### Exercise passage
┄┄┄┄┄┄

Time to search your messaging app. You start with “QBR”, “change”, and “monthly”. That brings up 97 results. The word monthly is in everything, it turns out. So you hunt down the rules on Boolean searches (if your app allows it) and you try “QBR” AND “change” AND “monthly” and after a few false positives, you find the message. You’re no programmer, but you had to become one to find a single message.

Except none of that happened. Because if you’re like most so-called knowledge workers you’ll either (a) ping your boss another message asking if she can resend her first message, or (b) send an @here message to the team chat asking everyone else if they remember when the monthly QBR change is happening and if JUE was on the list of affected clients.

Messaging Apps are Transient; Serious Communication is Emailed

All of which proves the ethereal nature of instant messaging apps and, despite the hype and marketing claims of companies like Slack, their never-ending penchant to create more messages on the same exact topic, not less. After a certain point, most messages add little value, but instead are a demonstration of the frailty of the messaging system.

A few miscellaneous thoughts.

iMessage has Subject lines, but don’t get excited

iMessage introduced subject lines about three years ago. No one uses them and they are all-but useless. Perhaps Apple has some long-term ideas here, but for now enabling subject lines for individual messages merely adds a bolded line above the rest of the message. This might be slightly helpful to a recipient, particularly if you need to send several long-winded messages in a short time period. But there is no way to see a list of messages received (or sent) by topic, nor is there any indication that Apple places greater weight on subject headings over body text when searching for messages. For now, the feature is largely cosmetic.

┄┄┄┄┄┄

### Task description
According to the passage on messaging apps, how long ago did iMessage introduce subject lines?

┄┄┄┄┄┄

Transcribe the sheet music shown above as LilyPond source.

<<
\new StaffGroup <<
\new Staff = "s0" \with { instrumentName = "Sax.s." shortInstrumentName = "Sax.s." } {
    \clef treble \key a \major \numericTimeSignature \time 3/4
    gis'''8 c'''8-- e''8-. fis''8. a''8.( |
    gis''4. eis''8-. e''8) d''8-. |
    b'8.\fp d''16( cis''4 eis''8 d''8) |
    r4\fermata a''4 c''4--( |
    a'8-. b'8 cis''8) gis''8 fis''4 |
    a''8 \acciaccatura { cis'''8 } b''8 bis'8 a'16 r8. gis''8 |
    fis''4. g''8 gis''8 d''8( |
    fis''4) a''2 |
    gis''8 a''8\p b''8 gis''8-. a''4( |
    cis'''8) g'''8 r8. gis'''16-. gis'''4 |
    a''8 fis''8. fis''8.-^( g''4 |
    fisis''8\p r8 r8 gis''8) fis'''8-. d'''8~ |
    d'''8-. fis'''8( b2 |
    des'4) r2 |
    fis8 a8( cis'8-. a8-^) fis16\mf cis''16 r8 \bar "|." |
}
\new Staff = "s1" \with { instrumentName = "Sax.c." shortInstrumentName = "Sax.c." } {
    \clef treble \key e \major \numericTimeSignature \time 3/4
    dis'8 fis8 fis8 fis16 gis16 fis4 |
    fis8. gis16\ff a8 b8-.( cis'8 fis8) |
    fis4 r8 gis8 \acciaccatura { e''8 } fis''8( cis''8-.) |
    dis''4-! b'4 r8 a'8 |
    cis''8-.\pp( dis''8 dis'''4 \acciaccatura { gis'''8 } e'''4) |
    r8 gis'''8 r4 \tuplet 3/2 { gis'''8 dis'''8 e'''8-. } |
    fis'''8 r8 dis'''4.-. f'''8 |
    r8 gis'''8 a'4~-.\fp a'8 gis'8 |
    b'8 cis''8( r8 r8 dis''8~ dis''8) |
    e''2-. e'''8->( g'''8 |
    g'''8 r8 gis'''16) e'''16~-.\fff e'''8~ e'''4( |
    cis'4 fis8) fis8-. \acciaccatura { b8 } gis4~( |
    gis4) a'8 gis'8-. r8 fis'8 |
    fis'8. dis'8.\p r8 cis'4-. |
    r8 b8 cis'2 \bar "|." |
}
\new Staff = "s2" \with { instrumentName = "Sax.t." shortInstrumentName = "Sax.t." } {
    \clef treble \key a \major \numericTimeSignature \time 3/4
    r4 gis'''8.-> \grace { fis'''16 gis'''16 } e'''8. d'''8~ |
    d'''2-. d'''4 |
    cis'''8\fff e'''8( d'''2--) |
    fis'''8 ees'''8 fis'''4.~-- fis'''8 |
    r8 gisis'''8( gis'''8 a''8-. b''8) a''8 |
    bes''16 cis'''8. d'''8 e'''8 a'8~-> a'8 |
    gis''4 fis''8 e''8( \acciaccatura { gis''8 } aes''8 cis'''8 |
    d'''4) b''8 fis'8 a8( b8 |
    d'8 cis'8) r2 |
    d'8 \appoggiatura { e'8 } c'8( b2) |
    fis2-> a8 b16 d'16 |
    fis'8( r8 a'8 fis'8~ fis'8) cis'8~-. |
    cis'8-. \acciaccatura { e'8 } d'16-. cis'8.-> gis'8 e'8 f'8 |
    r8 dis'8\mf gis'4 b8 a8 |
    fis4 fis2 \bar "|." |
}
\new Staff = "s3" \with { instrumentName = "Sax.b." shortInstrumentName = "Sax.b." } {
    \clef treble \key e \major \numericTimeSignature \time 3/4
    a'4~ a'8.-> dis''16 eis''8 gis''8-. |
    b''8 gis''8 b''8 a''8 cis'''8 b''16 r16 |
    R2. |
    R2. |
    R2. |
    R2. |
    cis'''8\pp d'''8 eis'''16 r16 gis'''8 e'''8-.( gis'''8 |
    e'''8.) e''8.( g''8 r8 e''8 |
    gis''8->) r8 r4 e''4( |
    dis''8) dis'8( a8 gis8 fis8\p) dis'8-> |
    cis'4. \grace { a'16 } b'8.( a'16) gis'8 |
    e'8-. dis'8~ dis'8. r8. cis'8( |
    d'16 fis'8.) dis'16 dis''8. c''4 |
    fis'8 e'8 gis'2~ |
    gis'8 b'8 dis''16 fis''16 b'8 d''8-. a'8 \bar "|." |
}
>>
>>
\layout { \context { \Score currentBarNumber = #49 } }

┄┄┄┄┄┄

### Your response
About three years ago.